== TASK OBJECTIVE ==
Turn the lines below into a numbered list, skipping the blank lines and leaving the pictures out.

Extracted records
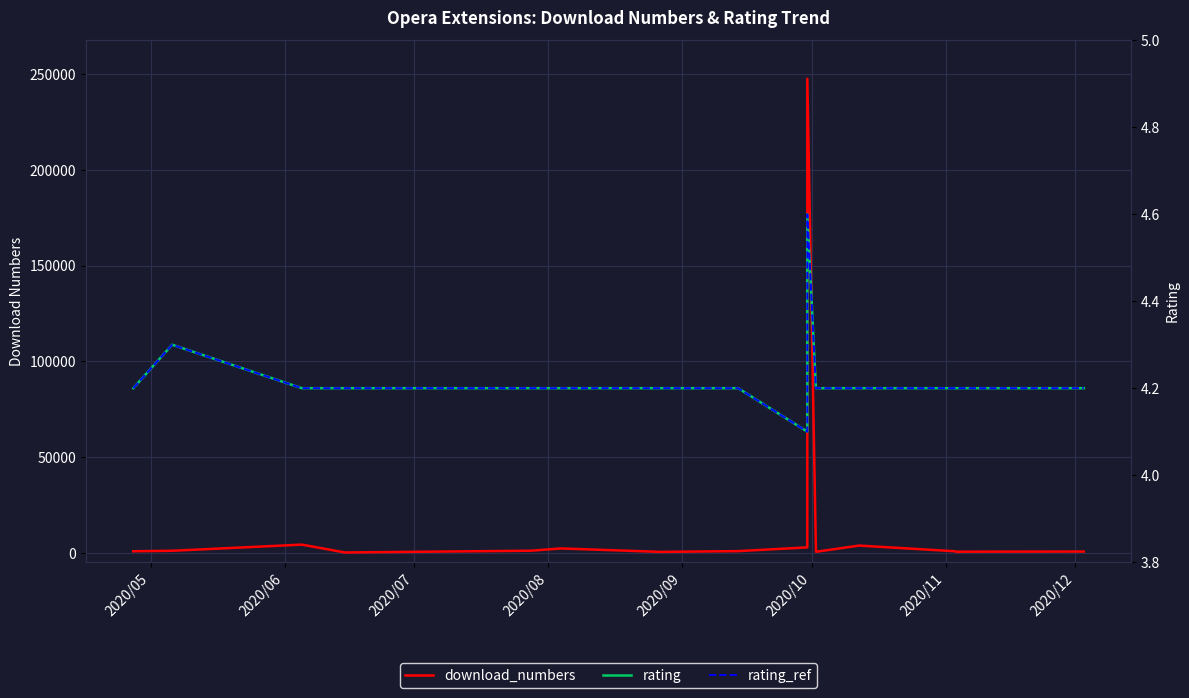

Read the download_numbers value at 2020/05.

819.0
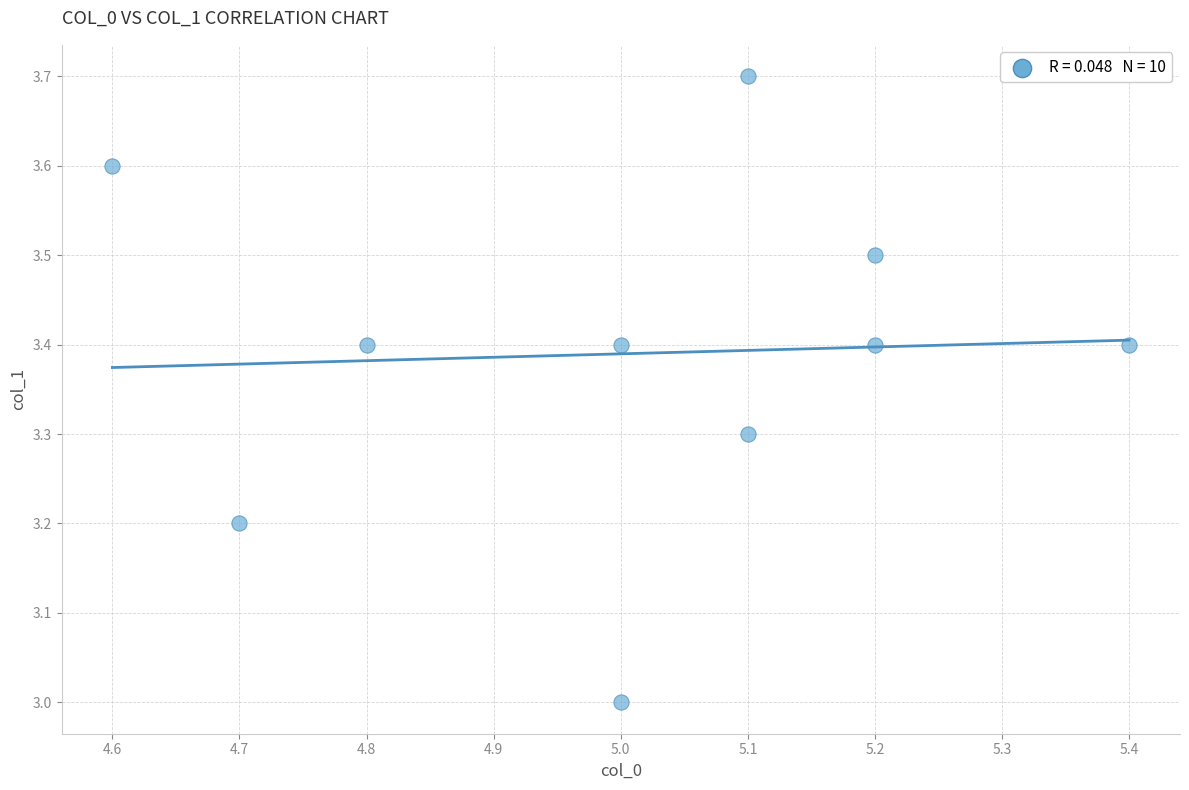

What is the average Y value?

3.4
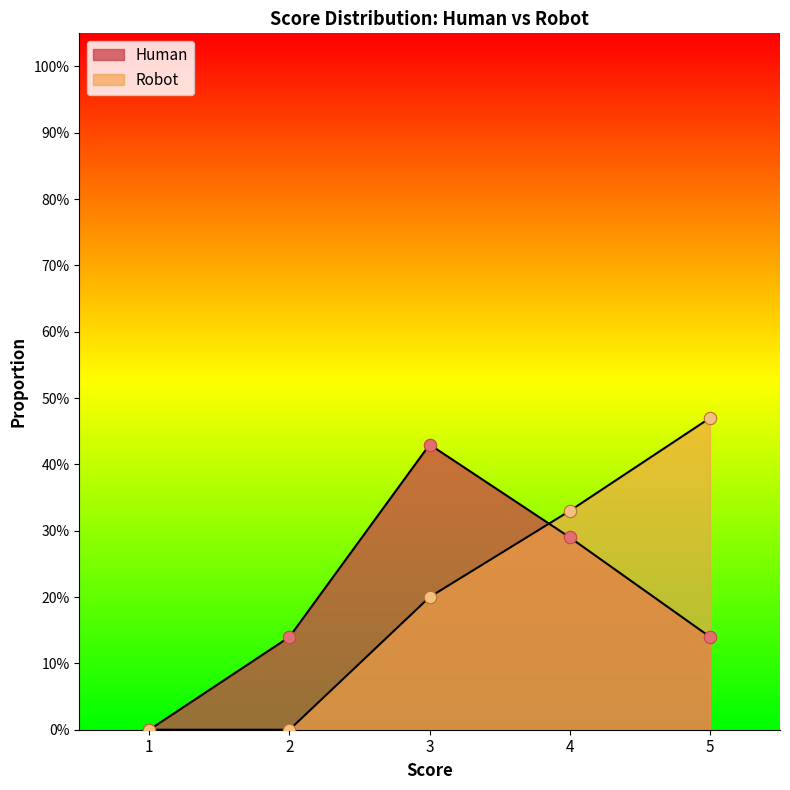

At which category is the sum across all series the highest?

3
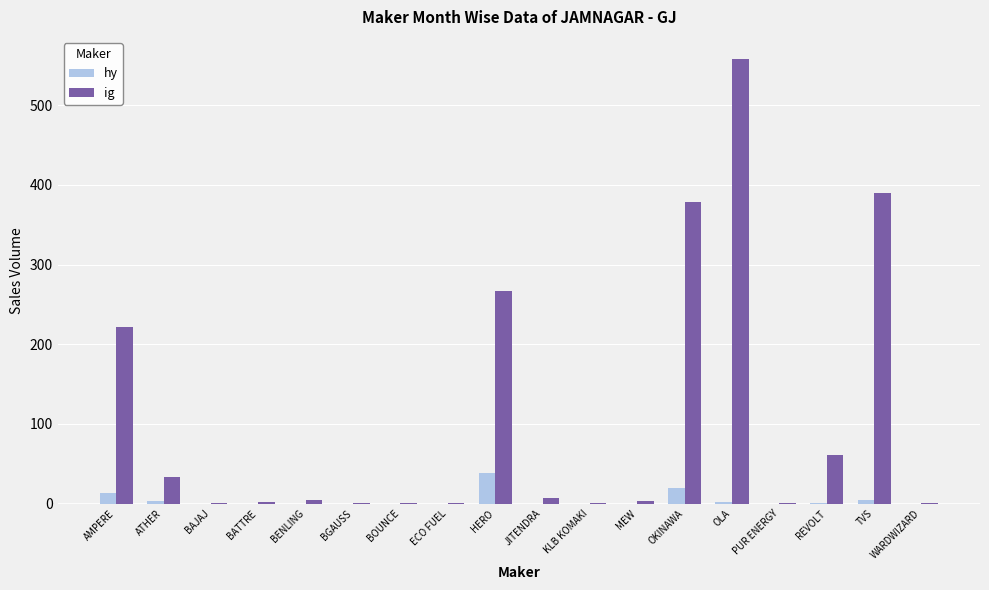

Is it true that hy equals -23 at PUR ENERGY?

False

== OUTPUT OF THE TASK ==
1. Read the download_numbers value at 2020/05.
2. 819.0
3. What is the average Y value?
4. 3.4
5. At which category is the sum across all series the highest?
6. 3
7. Is it true that hy equals -23 at PUR ENERGY?
8. False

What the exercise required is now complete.